Family and friends shared memories about her unusual life at a special ceremony held in May for the unveiling of her memorial at the Soong Ching Ling International Cemetery in Shanghai.

"Ruth Weiss was a woman who truly loved China," recalls Scott Seligman, who was the Beijing representative of the US-China Business Council in the early 1980s. "She gave up a lot of opportunities to live a more comfortable life elsewhere in order to return to her adopted country and help build New China."

The elder son of Weiss, who declined to reveal his name, says that after his mother became a Chinese citizen in 1955, when children called her a foreigner, she'd proudly tell them that she was a Chinese, or a Shanghainese or Sichuanese.

Such puzzling terms reflect the deep relations that Weiss had with her second home.

Ruth Weiss lived and worked in China for more than half a century. [file photo from China Daily] 

Weiss first traveled to Shanghai in 1933. During her stay, she met Madame Soong (1893-1981), widow of Dr Sun Yat-sen (1870-1925), a revolutionary leader who played an instrumental role in overthrowing the Qing Dynasty in 1911 and founding the first republic in Chinese history.

She taught in the Jewish school in Shanghai and befriended Chinese writer Lu Xun (1881-1936). Weiss learned about China and identified with young Chinese students' revolutionary ideas. When she found out that her own Jewish parents had been killed by the Nazis in Germany around 1939, she decided to make China her home.

When Japan invaded China in 1936, Weiss went to Chengdu, Sichuan province, teaching English in universities, and editing an English newspaper, Chengdu Express.

But, says her elder son, Weiss never learned to enjoy spicy Sichuan food.

She also helped foreign journalists, such as Edgar Snow (1905-72) and Agnes Smedley (1892-1950), to report Chinese people's fight against Japanese invaders to the rest of the world.

When Rewi Alley (1897-1987) from New Zealand founded "Gung Ho" - an international committee for the promotion of Chinese industrial cooperatives, Weiss worked with him. In the 1980s when "Gung Ho" was revived, she again served as a member on the committee.

When the War of Resistance Against Japanese Aggression (1937-45) was over, Weiss returned to Shanghai, where she helped Madame Soong establish the China Welfare Institute aimed at protecting the welfare of women and children.

Weiss' husband, Yeh Hsuan, who was a mechanical engineer, won a scholarship to MIT and went to study in the United States, and Weiss joined him in 1946.

"My father did not want to return to China and stayed in the US. She tried to convince him to join her in China but to no avail, and they divorced in, I believe, 1954," says Weiss' elder son.

She returned to Beijing with her two sons in 1951 and became a German translator/editor at the Foreign Languages Press.

"She never remarried and brought me and my brother up single-handedly," says the son, who lived in China until a few years ago, when he moved to the US because his wife's health deteriorated. His younger brother now also lives in the US.
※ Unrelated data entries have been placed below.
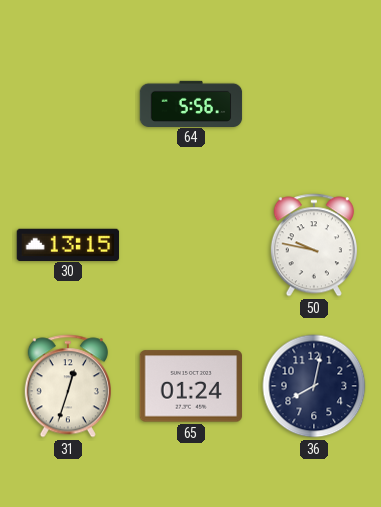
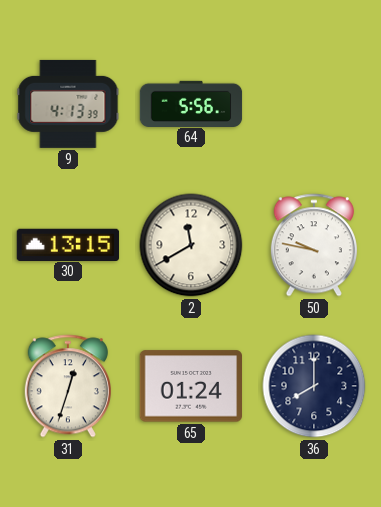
9: none -> 4:13
2: none -> 11:40
36: 8:02 -> 8:00
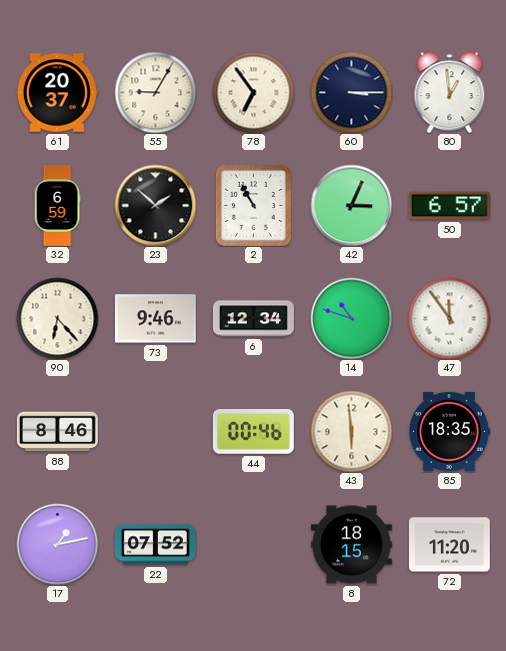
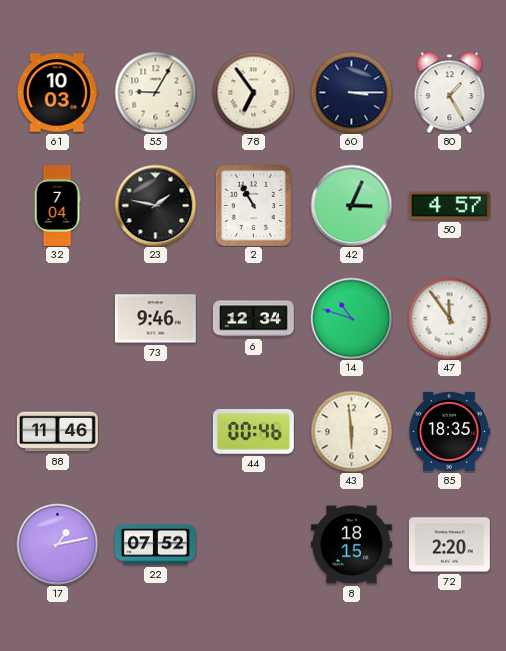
61: 20:37 -> 10:03
80: 12:59 -> 1:25
32: 6:59 -> 7:04
23: 1:52 -> 1:47
50: 6:57 -> 4:57
90: 6:23 -> none
88: 8:46 -> 11:46
72: 11:20 -> 2:20
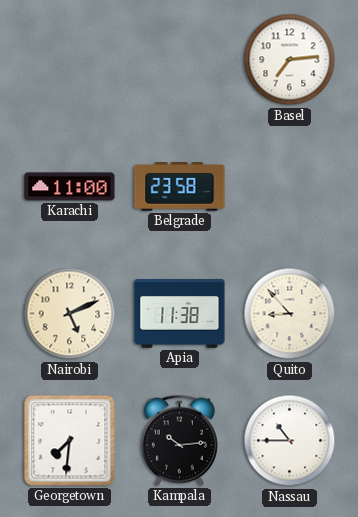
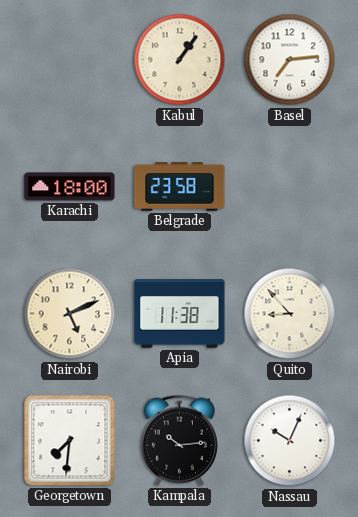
Kabul: none -> 1:06
Karachi: 11:00 -> 18:00
Nassau: 10:45 -> 10:04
Isabel Crook, a Canadian teaching at the Beijing Foreign Studies University, first met Weiss in 1940 and recalls being impressed with the grand piano that took up almost half of her flat's small living room.

"Ruth was the only one of my friends who had a piano in those days, and it was a delight to hear her play," Crook says. Weiss learned piano at 4 and kept a lifelong passion for classical music.

"I cannot say what might have been the most difficult time for her except for when she fell very sick due to poor living conditions when she first returned to China and when she was mentally torn during the political movements when people were wrongly labeled and mistreated with no dignity," says her elder son.

However, she had the comfort of her friends. During the "cultural revolution" (1966-76), Madame Soong often quietly sent her private car to pick Weiss up for a chat at her place, recalls the son.

Weiss continued promoting China and building friendship bridges with European and North American countries through meetings with visitors to China, articles in the Hong Kong-based Da Gong Bao and Far Eastern Economic Review.

She also traveled twice to Hong Kong, Europe, Canada and America during the late 1970s and through the 1980s, giving lectures.